Feature

See also: Machine learning terms

Introduction

Feature is an input variable to a machine learning model. An example consists of 1 or more features.

Machine learning takes into account features, which are quantifiable aspects or characteristics of a data point that are used to build predictive models. These elements also referred to as predictors or independent variables, are selected based on their capacity for explaining variations in the dependent variable - that is, the target variable that the model seeks to predict also known as label.

Features are an integral component of machine learning algorithms, as they influence the accuracy and effectiveness of the resulting models. By selecting relevant features and creating a suitable model, machine learning algorithms can learn patterns and relationships within data and use them to make predictions on new, unseen data sets.

Example

2 examples with 3 features and a label each
Features			Label
Location	Bedroom #	Bathroom #	Price
Midtown	3	2	$800,000
Uptown	2	2	$500,000

Types of Features

Features can be broadly divided into three types: numerical, categorical and text. Each requires a distinct approach when preprocessing and feature engineering.

Numerical Features

Numeric features are variables that take on numerical values, such as age, height, weight or temperature. These features may either be continuous or discrete; continuous ones take any value within a range while discrete ones only accept specific ones.

Machine learning often employs standardization or normalization of numerical features to a common scale, which can help enhance the accuracy of resulting models. Standardization involves subtracting the mean and dividing by the standard deviation; conversely, normalization involves scaling values between 0 and 1.

Categorical Features

Categorical features are variables that take on a set of values or categories, such as gender, color, occupation. Usually represented as strings or integers, categorical features can be one-hot encoded - this means each category is represented as a binary variable.

One-hot encoding involves creating a new binary variable for each category, setting it to 1 if the data point belongs to that category and 0 otherwise. This enables machine learning algorithms to treat each category as its own feature, potentially improving model accuracy.

Text Features

Text features are variables containing natural language text, such as product reviews, customer feedback, news articles and more. They require a different approach to feature engineering due to their often unstructured nature and high noise content.

Machine learning typically preprocesses text features and transforms them into numerical representations such as a bag-of-words matrix or TF-IDF matrix. A bag-of-words matrix represents each document as a vector of word counts, while the TF-IDF matrix displays each document's term frequencies adjusted for their importance within the corpus.

Feature Selection

Feature selection is the process of identifying and selecting the most important features for a machine learning problem. Its aim is to reduce data dimensionality while retaining informative elements pertinent to the target variable.

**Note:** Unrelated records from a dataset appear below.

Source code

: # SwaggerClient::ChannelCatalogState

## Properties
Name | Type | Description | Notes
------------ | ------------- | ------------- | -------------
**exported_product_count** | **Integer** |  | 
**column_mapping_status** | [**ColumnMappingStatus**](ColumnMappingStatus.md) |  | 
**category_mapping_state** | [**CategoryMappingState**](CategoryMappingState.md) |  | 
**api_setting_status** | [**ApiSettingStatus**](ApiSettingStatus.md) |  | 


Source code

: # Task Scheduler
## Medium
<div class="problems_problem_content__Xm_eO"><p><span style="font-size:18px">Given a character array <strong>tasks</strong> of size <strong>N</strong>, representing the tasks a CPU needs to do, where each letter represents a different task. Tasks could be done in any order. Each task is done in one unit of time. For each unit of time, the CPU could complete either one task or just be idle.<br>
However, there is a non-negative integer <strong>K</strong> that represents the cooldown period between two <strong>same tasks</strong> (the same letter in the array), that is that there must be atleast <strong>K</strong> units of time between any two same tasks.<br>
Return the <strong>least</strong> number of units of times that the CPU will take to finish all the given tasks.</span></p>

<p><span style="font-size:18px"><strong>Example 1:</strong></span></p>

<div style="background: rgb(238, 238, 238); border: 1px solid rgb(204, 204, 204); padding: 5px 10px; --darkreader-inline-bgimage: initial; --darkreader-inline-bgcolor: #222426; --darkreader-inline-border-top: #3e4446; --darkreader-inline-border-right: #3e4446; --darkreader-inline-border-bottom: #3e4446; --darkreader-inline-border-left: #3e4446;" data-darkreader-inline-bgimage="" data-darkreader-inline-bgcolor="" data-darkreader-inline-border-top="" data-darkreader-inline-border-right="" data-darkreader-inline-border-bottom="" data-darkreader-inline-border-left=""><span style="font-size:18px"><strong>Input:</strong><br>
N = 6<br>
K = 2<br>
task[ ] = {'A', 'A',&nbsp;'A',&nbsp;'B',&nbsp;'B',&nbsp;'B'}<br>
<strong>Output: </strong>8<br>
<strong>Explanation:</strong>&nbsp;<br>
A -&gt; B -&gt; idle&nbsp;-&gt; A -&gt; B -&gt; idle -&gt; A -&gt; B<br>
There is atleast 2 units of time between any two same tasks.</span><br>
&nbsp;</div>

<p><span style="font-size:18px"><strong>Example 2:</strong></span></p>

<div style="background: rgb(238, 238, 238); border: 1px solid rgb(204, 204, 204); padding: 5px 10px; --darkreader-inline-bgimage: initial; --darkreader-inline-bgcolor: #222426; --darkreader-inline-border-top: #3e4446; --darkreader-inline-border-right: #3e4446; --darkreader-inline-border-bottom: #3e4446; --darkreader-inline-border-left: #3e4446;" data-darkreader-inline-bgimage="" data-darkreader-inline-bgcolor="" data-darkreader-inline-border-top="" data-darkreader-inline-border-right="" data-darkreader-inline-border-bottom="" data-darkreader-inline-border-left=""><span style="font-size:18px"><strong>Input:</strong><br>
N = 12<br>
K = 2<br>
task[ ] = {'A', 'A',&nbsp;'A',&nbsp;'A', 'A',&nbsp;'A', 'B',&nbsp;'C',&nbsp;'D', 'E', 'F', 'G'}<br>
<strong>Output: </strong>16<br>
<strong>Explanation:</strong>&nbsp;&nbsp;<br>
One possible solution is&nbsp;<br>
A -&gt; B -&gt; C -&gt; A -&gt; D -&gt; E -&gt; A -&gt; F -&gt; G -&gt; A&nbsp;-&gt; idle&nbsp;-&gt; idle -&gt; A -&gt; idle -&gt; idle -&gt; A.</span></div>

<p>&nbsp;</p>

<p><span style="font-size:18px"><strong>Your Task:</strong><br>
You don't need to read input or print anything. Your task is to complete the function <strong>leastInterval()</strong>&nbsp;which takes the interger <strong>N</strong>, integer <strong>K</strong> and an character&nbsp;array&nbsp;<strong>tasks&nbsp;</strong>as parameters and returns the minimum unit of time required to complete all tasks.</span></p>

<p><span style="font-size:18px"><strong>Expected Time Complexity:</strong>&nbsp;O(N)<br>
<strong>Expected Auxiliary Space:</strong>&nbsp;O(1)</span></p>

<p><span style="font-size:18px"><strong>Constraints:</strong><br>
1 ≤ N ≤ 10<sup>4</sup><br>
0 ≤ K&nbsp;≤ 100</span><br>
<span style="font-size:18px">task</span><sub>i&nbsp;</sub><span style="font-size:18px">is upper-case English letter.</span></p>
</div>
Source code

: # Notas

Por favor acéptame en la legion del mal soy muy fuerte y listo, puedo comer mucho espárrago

When selecting features for feature selection, there are three primary methods: filter methods, wrapper methods and embedded methods. Filter methods involve ranking features based on statistical significance or correlation with the target variable and selecting those with the highest ranking. Wrapper methods evaluate different subsets of features using a machine learning algorithm and selecting those which produce optimal performance. Embedded methods incorporate feature selection into training of the machine learning algorithm itself.

Feature Engineering

Feature engineering is the process of creating new features from existing ones in order to enhance the accuracy and usefulness of models generated. This involves applying domain-specific knowledge in order to transform or combine raw features into more informative representations.

Feature engineering can involve several techniques, such as scaling, normalization, binning, one-hot encoding of polynomial features and interaction terms. The purpose is to extract the most informative signal from data while reducing noise and redundancy within features.

Explain Like I'm 5 (ELI5)

Machine learning works like this: features are like cues that assist the computer in discovering something.

Imagine playing a guessing game with your friend where they must guess which animal you are thinking of. You might provide some clues such as "it has fur" or "it's really big." These features act like cues to help them identify which animal it is you have in mind.

Machine learning involves providing features to a computer so it can learn about something, like pictures of animals. We might give the computer cues such as "it has four legs" or "it has pointy ears." These cues help the machine recognize which animal is in a picture quickly and accurately.

By giving the computer numerous features, it can learn to recognize patterns in data and make predictions on its own. It's like how you can guess what animal your friend is thinking of based on clues provided.